У мамы был непочатый запас энергии и жизненной силы. Семья наша была большая, управление домом сложное; одной прислуги было шесть человек: горничная, няня, кухарка, прачка, кучер, дворник. Но для мамы как будто мало было всех хлопот с детьми и по хозяйству. Она постоянно замышляла какое-нибудь весьма грандиозное дело. Когда мне было лет шесть – семь, мама открыла детский сад (предварительно пройдя в Москве курсы фрёбелевского обучения). Это был первый детский сад в России. Он пошел хорошо. Она с такою энергиею и добросовестностью отдалась делу, настолько все старалась завести самое лучшее, что предприятие не только не окупалось, но на него уходил и весь папин заработок. Да и домашнее хозяйство и воспитание собственных детей от этого страдало. Папа, наконец, запротестовал, и, ко времени моего поступления в гимназию, детский сад был закрыт».
«В детстве я был большой рева. Дедушка дал мне пузырек и сказал:
- Собирай слезы в этот пузырек. Когда будет полный, я тебе за него дам двадцать копеек.
Двадцать копеек? Четыре палки шоколаду! Сделка выгодная. Я согласился.
Но не удалось собрать в пузырек ни одной капли. Когда приходилось плакать, я забывал о пузырьке; а случалось вспомнить, - такая досада: слезы почему-то сейчас же переставали течь».

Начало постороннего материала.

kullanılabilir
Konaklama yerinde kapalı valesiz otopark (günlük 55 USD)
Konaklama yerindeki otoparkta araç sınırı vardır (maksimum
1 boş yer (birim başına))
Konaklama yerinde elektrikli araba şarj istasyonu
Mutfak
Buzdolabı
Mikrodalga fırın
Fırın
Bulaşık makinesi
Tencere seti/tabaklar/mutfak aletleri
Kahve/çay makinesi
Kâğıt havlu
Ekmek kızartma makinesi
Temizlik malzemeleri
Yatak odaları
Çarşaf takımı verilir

«Мама требовала, чтобы вечером, перед тем, как ложиться спать, мы не оставляли игрушек где попало, а убирали бы их. Конечно, мы постоянно забывали. Тогда мама объявила, что все неприбранные игрушки она вечером будет брать и прятать, как Плюшкин. И рассказала про гоголевского Плюшкина, как он тащил к себе все, что увидит.
Так и стала делать. Неприбранные игрушки исчезали. Иногда бывало, что мы их и не хватимся и забывали о них, иногда хватишься, да уж поздно. Раза два в год происходила торжественная разборка «Магазина Плюшкина», - мы его сокращенно называли «Плюшкин магазин». Мама отпирала шкаф, мы нетерпеливо толпились вокруг, она вынимала по одной вещи, выясняла ее владельца, и он получал ее обратно. Много тут было радостей и много неожиданностей, - обретались богатства, о которых давно уже было забыто. Старые, надоевшие игрушки становились как новые».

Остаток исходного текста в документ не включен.